En previsión de una nueva crecida, algunos albañiles levantaban un pequeño muro que pudiera contener el desbordamiento. La imagen se repetía a lo largo de toda la orilla del Nive. Muretes de ladrillos, paneles de madera o sacos de arena. Cualquier cosa era útil para poner freno al agua.
En la calle Cordeliers, el agua entró hasta en los locales que estaban a media altura. Al principio de la calle se encuentra el semanario Enbata, donde el agua alcanzó algunas colecciones antiguas.
Chantal Cuyaubere tiene su bar y un pequeño restaurante a orillas del Errobi. El agua subió 10 centímetros pero no ocasionó daños importantes y pudieron abrir con normalidad. «Es la primera vez que veo desbordarse al Nive. Soy bayonesa y no había conocido nunca una situación semejante».
Los empleados municipales tuvieron que reforzar uno de los pilares del puente Mayou, frente al ayuntamiento, ya que la corriente arrancó una buena parte de la sujeción, y el riesgo de desprendimiento era grande.

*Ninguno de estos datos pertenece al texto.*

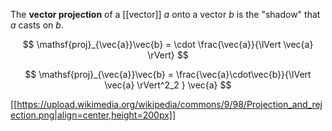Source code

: The **vector projection** of a [[vector]] $a$ onto a vector $b$ is the "shadow" that $a$ casts on $b$.

$$
\mathsf{proj}_{\vec{a}}\vec{b} = \cdot \frac{\vec{a}}{\lVert \vec{a} \rVert}
$$

$$
\mathsf{proj}_{\vec{a}}\vec{b} = \frac{\vec{a}\cdot\vec{b}}{\lVert \vec{a} \rVert^2_2 } \vec{a}
$$

[[https://upload.wikimedia.org/wikipedia/commons/9/98/Projection_and_rejection.png|align=center,height=200px]]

La pleamar de media tarde tuvo en vilo a todos los vecinos del Pequeño Bayona. Pero no pasó de un susto. Ante el riesgo de nuevos desbordamientos, el ayuntamiento cerró al tráfico las inmediaciones del Adour y el Nive, hasta las 7 horas de hoy.
La situación no fue mejor en otros puntos de la geografía labortana. La carretera que une Bayona con el interior, a través de Cambo-les-Bains, quedó cortada al tráfico desde primeras horas. Bassussarry quedó incomunicado y sus 2.500 vecinos aislados.
Un centenar de viviendas quedaron anegadas y sus vecinos fueron evacuados. La normalidad volvió a restablecerse por la tarde.
En el interior de Baja Navarra, fueron numerosas las carreteras cortadas. En Urepel hubo que lamentar la muerte de unas 200 ovejas, ya que una lengua de tierra entró en su aprisco.